▶ **Exercise description**
Filter on the word "left": copy each matching line from the listing below.

▶ **Data for review**
-- -- --

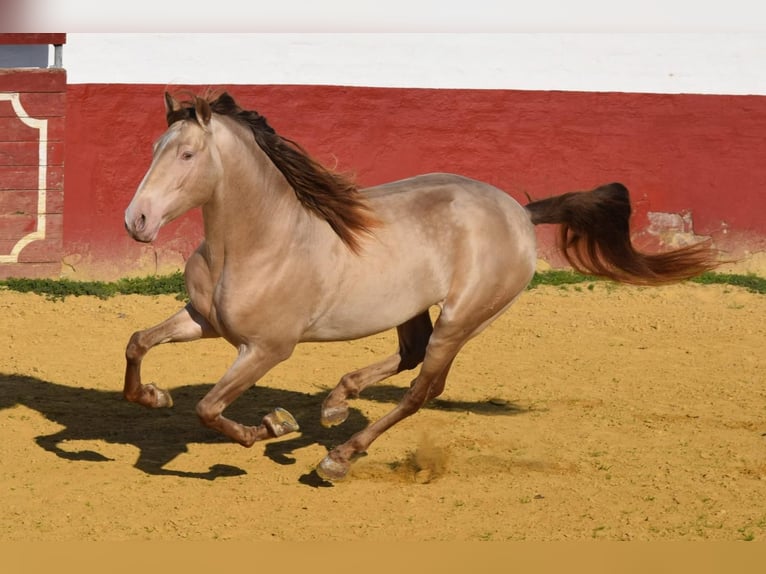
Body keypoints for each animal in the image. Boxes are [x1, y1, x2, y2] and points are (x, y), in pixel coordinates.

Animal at [123, 91, 724, 482]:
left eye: (187, 154)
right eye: (153, 147)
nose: (137, 220)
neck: (259, 243)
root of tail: (519, 213)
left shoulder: (268, 348)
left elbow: (209, 408)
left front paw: (271, 426)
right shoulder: (203, 321)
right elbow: (137, 343)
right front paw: (155, 395)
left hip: (462, 319)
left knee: (422, 389)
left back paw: (338, 456)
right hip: (412, 307)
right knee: (409, 356)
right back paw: (336, 404)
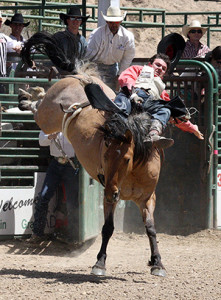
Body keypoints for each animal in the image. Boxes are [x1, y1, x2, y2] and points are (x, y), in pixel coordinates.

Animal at [19, 31, 167, 276]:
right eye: (105, 156)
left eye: (127, 158)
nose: (112, 192)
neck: (132, 172)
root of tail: (80, 76)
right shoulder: (110, 194)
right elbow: (107, 228)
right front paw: (99, 263)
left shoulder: (147, 198)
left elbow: (151, 229)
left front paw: (157, 263)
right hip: (47, 115)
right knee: (38, 106)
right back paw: (27, 96)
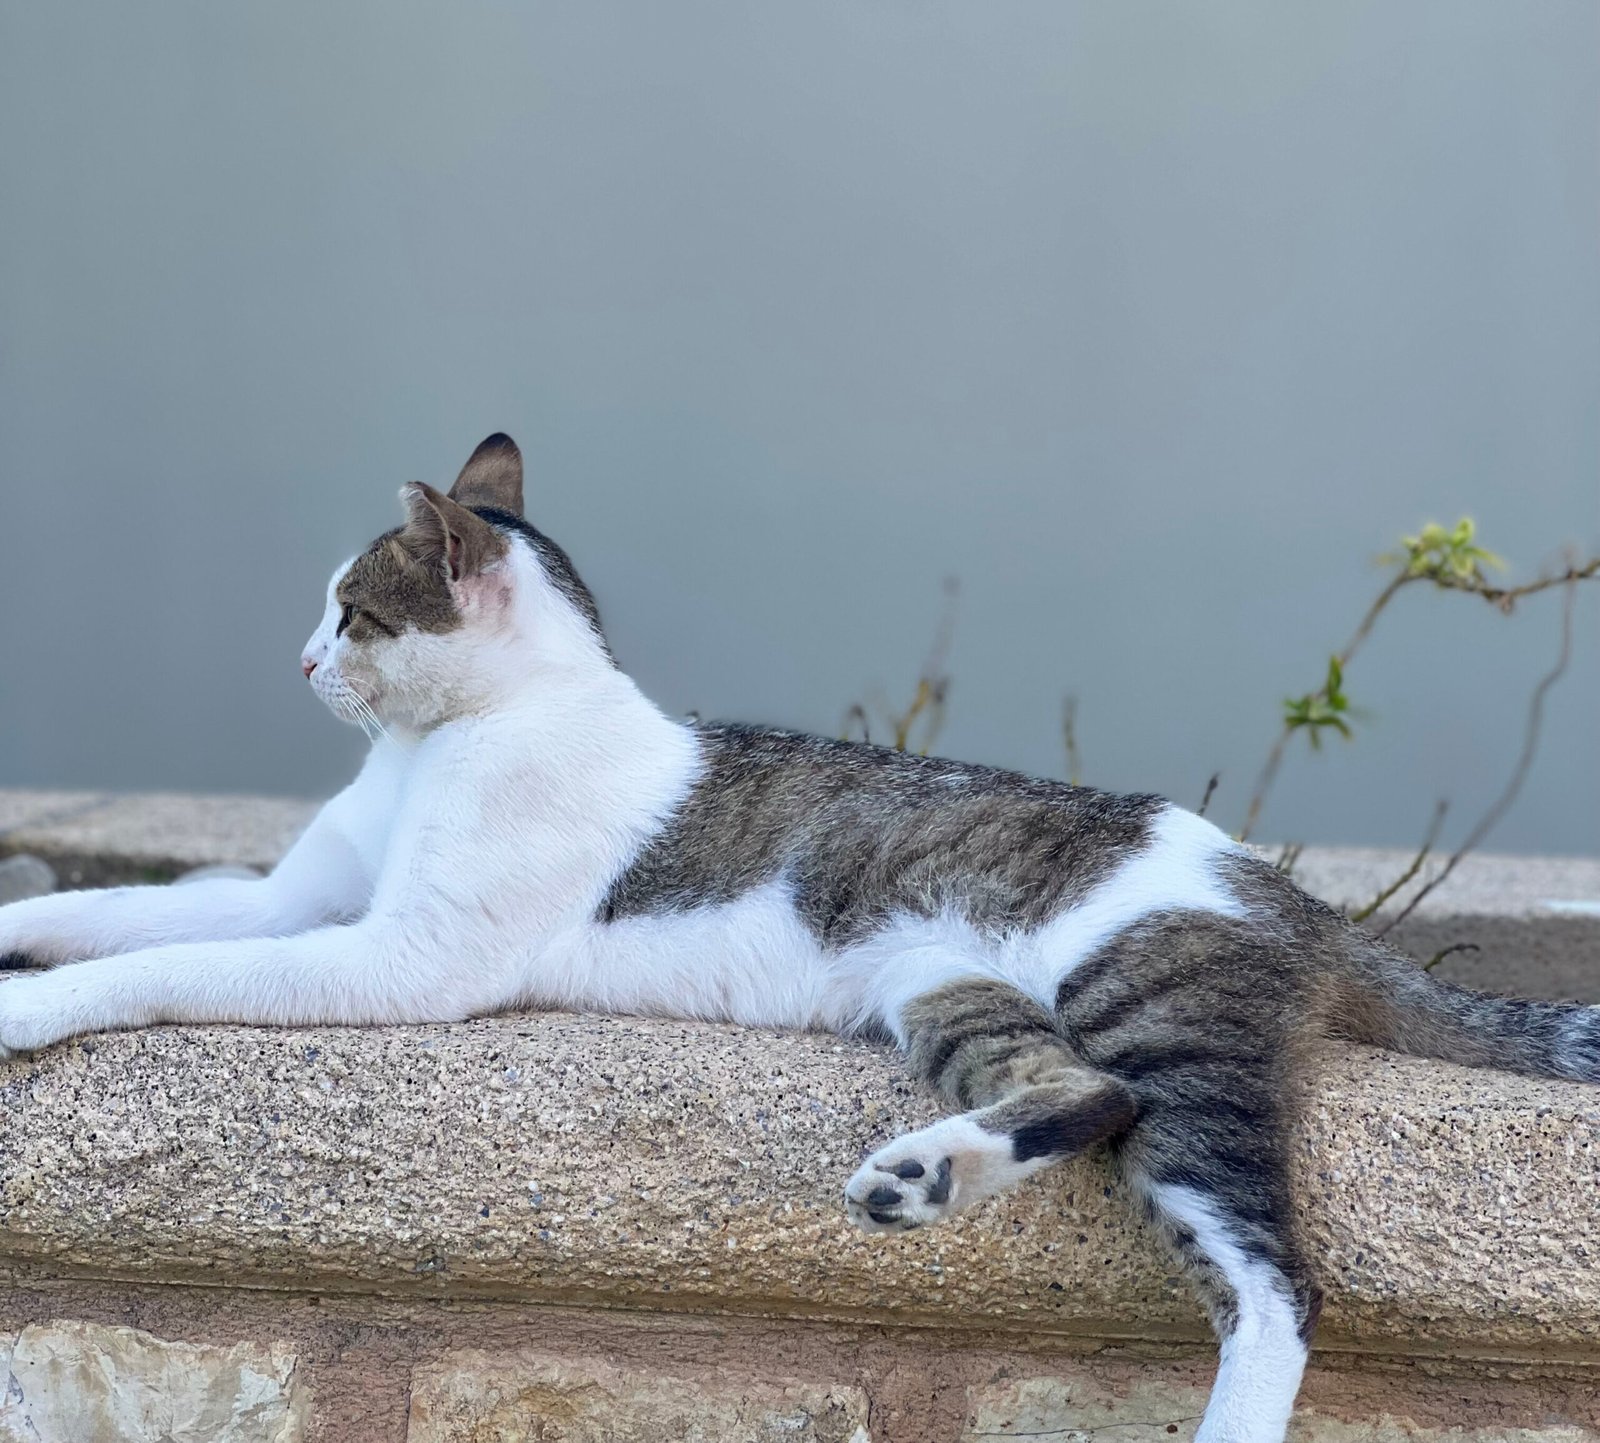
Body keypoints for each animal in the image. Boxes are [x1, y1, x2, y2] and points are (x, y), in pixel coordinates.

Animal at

-- -- --

▶ **Solution**
left eye: (187, 154)
left shoulder: (268, 348)
left elbow: (209, 408)
left front paw: (271, 426)
left hip: (462, 319)
left knee: (422, 389)
left back paw: (338, 456)
left eye: (127, 158)
left shoulder: (147, 198)
left elbow: (151, 229)
left front paw: (157, 263)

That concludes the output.